Toward the end of his manifesto, I almost couldn’t read his repetitive and insane rants-though I forced myself to just to try to get some understanding. It didn’t work. I doubt that anyone who completely read the document came away with any better understanding of Elliot Rodger. It was like being in a tornado of disjointed ramblings. It was the first time I ever read something where I was able to see someone literally becoming more and more unhinged.
I agree that a conversation about the treatment of women needs to happen. It needs to be had for a vast number of reasons beyond Elliot Rodger's mental illness. In the 21st century, women are still being stoned, still have to cover their faces with hijabs, are raped, forced into marriage, kidnapped and sometimes killed for getting an education, and on and on. US congress people voted against equal pay for women. The fight for women's rights is everywhere. My fear is that dominating the airwaves and social media with misogyny rhetoric in response to the mass murders committed by Elliot Rodger, it overshadows the two points that I consider to be the root of this tragedy: mental illness and access to guns (an entirely different article to be written). I believe his mental illness caused his behavior, not a predilection for misogyny. I believe his fixation could have just as easily been to hate a race, religion, or any other random thing he chose.

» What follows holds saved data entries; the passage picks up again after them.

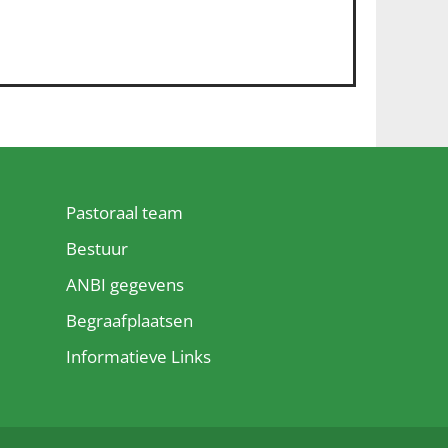
Pastoraal team
Bestuur
ANBI gegevens
Begraafplaatsen
Informatieve Links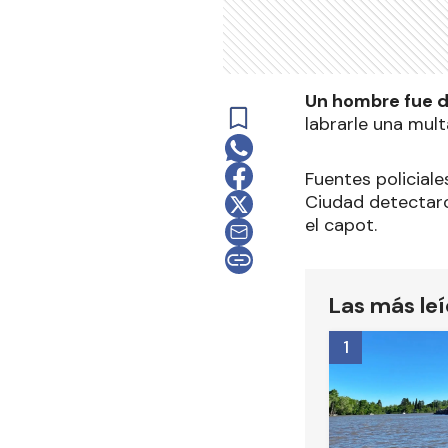
Un hombre fue de
labrarle una mul
Fuentes policiale
Ciudad detectaro
el capot.
Las más le
1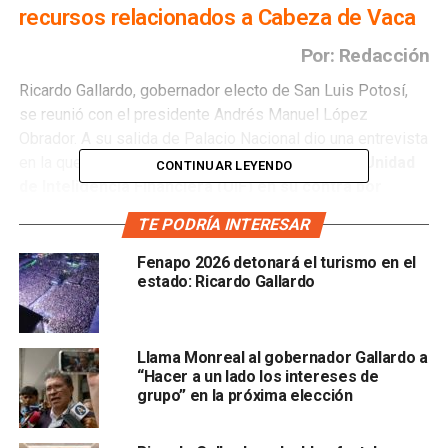
recursos relacionados a Cabeza de Vaca
Por: Redacción
Ricardo Gallardo, gobernador electo de San Luis Potosí,
se reunió con el presidente Andrés Manuel López
Obrador. A su salida de Palacio Nacional dio una entrevista
en la que afirmó
no hay una investigación de la Unidad
CONTINUAR LEYENDO
de Inteligencia Financiera (UIF) en su contra por
presunto “lavado” de dinero y enriquecimiento ilícito.
TE PODRÍA INTERESAR
Gallardo agregó que
a quien está investigando la UIF es
Fenapo 2026 detonará el turismo en el
a Octavio Pedroza, quien fue su rival en la contienda
estado: Ricardo Gallardo
con la coalición “Sí por San Luis”,
esto por
presuntamente haber recibido dinero de procedencia ilícita
relacionado con Francisco García Cabeza de Vaca,
Llama Monreal al gobernador Gallardo a
gobernador de Tamaulipas desaforado recientemente por
“Hacer a un lado los intereses de
grupo” en la próxima elección
la Cámara de Diputados.
El próximo gobernador agregó que
San Luis Potosí no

I am not excusing his heinous crime in any way. His actions were disgusting, incomprehensible, and criminal. This does not discount the fact that this boy was mentally ill, an issue we must address as a nation if we want to be able to stop these violent instances from occurring around the country. Elliot Rodger was mentally ill and he was able to legally purchase guns. That is the issue at hand. This is the dialogue we need to have.